Your mosaic_info .csv file (i.e., the one created by this Notebook) will have headers (capitalization must match):

| **Sample** | **Scanlist** | **Mosaic** | **Max_zircon_size** | **X_offset** | **Y_offset** |

Data under each of the headers will be as follows:


*   **Sample**: Name of each sample (e.g., 'V26'). Sample names must be unique!
*   **Scanlist**: Full filename of the scanlist corresponding to each sample (e.g., 'V26 complete.scancsv').
*   **Mosaic**: Full filename of the mosaic .bmp image file corresponding to each sample (e.g., 'Mosaic160210 1844-32-916.bmp').
*   **Max_zircon_size**: Maximum expected zircon size (in µm) in each sample (e.g., '500'). During processing, subimages are clipped from larger mosaic images to cut down on processing time. This will be the size of the clipped subimages that are processed by the script. Models will often fail to distinguish grains when they cannot see all grain boundaries (e.g., if the sub-image is smaller than the grain), so this parameter should be adjusted such that non-standard grains are fully visible within example subimages.
*   **X_offset**: X correction (in µm) for any misalignment of each mosaic image relative to recorded ablation points (e.g., '-125' will shift ablation points 125 µm to the left). Keep at 0 to keep recorded points as-is.
*   **Y_offset** Y correction (in µm) for any misalignment of each mosaic image relative to recorded ablation points (e.g., '-125' will shift ablation points 125 µm upwards). Keep at 0 to keep recorded points as-is.

---

## Imports and Google Drive mounting:

Run the cell below to import neccessary packages and mount your Google Drive to this Notebook. Mounting your Google Drive will require following the given instructions (click link, sign in, copy code, paste code into box, press enter).

In [None]:
#imports neccessary packages
import sys
import os
import matplotlib.pyplot as plt
import pandas as pd

#install colab_zirc_dims, import modules
!pip install colab_zirc_dims==1.0.8

from colab_zirc_dims import czd_utils, mos_proc, mos_match

# mounts user Google Drive
from google.colab import drive
drive.mount('/content/drive')

## Link project folder:

Add the path to your project folder to the cell below and then run the cell to link the Notebook to it.

In [None]:
#@title Input full path to project folder here, then run this cell
ROOT_DIR = "/content/drive/My Drive/YOUR PROJECT DIRECTORY HERE" #@param {type:"string"}


## Match mosaic files to .scancsv files:

Run the cell below to find matches by comparing the bounds of .bmp images (given in their respective .Align files) with those of .scancsv files.

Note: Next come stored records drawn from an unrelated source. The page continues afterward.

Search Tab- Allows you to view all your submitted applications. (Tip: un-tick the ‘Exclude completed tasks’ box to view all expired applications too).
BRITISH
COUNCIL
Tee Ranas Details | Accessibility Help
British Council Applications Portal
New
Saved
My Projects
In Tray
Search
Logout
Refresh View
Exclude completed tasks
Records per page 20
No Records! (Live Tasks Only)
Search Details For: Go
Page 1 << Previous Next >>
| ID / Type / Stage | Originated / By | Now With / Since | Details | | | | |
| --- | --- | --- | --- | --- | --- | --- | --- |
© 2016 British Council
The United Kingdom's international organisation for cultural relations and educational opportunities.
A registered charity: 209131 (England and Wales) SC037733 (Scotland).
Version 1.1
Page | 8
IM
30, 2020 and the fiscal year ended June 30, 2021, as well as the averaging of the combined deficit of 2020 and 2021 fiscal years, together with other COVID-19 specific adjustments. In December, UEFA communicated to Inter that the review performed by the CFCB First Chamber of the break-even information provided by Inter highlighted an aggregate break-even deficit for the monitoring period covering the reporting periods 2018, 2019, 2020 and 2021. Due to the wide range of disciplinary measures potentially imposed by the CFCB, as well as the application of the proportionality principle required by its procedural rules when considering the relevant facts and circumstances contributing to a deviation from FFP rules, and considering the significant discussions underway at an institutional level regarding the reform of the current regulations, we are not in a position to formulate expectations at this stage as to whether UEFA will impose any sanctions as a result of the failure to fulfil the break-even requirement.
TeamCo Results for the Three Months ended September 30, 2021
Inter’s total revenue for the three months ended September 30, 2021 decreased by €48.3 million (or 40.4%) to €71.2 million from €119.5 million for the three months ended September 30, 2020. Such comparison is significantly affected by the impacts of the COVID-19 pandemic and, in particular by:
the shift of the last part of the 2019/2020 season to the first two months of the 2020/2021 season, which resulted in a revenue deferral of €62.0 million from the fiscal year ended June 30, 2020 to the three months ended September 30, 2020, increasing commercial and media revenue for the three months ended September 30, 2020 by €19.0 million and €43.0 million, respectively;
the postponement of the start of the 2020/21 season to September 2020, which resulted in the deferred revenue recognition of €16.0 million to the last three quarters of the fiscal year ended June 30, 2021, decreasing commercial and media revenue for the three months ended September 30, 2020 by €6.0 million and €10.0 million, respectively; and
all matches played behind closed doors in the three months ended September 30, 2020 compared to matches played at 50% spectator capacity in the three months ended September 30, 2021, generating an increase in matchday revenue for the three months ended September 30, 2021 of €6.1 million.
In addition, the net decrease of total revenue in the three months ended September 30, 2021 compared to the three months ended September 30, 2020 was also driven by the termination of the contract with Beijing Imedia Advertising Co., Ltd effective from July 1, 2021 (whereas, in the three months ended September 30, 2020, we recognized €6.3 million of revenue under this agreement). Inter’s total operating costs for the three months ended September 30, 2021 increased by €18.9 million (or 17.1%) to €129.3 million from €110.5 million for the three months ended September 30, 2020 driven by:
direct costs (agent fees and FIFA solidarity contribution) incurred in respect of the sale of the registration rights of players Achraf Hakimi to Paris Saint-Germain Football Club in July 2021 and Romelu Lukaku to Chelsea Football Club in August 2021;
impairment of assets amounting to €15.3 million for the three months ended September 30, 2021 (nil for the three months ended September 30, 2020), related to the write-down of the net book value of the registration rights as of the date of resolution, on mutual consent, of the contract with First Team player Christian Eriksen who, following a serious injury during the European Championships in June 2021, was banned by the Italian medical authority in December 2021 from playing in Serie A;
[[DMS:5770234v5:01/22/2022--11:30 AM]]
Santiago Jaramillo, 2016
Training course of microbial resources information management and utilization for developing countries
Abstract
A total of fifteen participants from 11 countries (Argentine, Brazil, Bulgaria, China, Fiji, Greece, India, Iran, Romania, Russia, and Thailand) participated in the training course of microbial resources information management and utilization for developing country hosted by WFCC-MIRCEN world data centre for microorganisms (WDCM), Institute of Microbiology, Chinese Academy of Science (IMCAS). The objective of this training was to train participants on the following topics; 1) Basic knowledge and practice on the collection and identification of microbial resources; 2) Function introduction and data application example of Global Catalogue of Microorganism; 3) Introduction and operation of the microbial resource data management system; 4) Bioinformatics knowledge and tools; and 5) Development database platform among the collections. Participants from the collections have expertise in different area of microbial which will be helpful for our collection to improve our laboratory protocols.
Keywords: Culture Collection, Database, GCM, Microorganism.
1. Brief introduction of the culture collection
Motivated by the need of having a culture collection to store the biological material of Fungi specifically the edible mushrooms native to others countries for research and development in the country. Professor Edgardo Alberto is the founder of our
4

Re-run this cell if you have modified the project folder (e.g., added files) and want these changes to be reflected in your table. Note that this will clear any changes that you have made to the table within this Notebook - export and download your .csv to save changes.

If you know that there is significant mismatch (i.e., > 1 shots outside of mosaic areas) in your dataset, you can increase the integer in line 9 of the cell below to increase tolerance for out-of-bounds shots when matching mosaics to .scancsv scanlist files.

In [None]:
scanlist_dir = os.path.join(ROOT_DIR, 'scanlists')
mosaic_dir = os.path.join(ROOT_DIR, 'mosaics')

#Change the integer parameter in the line below to increase the number \
# of 'out-of-bounds' shots allowed before a mosaic is classified as \
# not being a match for a .scancsv file. Increase the parameter to an \
# arbitrarily large number (i.e., > number of shots in the .scancsv) \
# to view all mosaics in project folder as potential matches.
matches_dict = mos_match.check_scan_mos_matches(scanlist_dir, mosaic_dir, 1)

mutable_export_dict, act_matches_dict = mos_match.matches_to_mos_info(matches_dict)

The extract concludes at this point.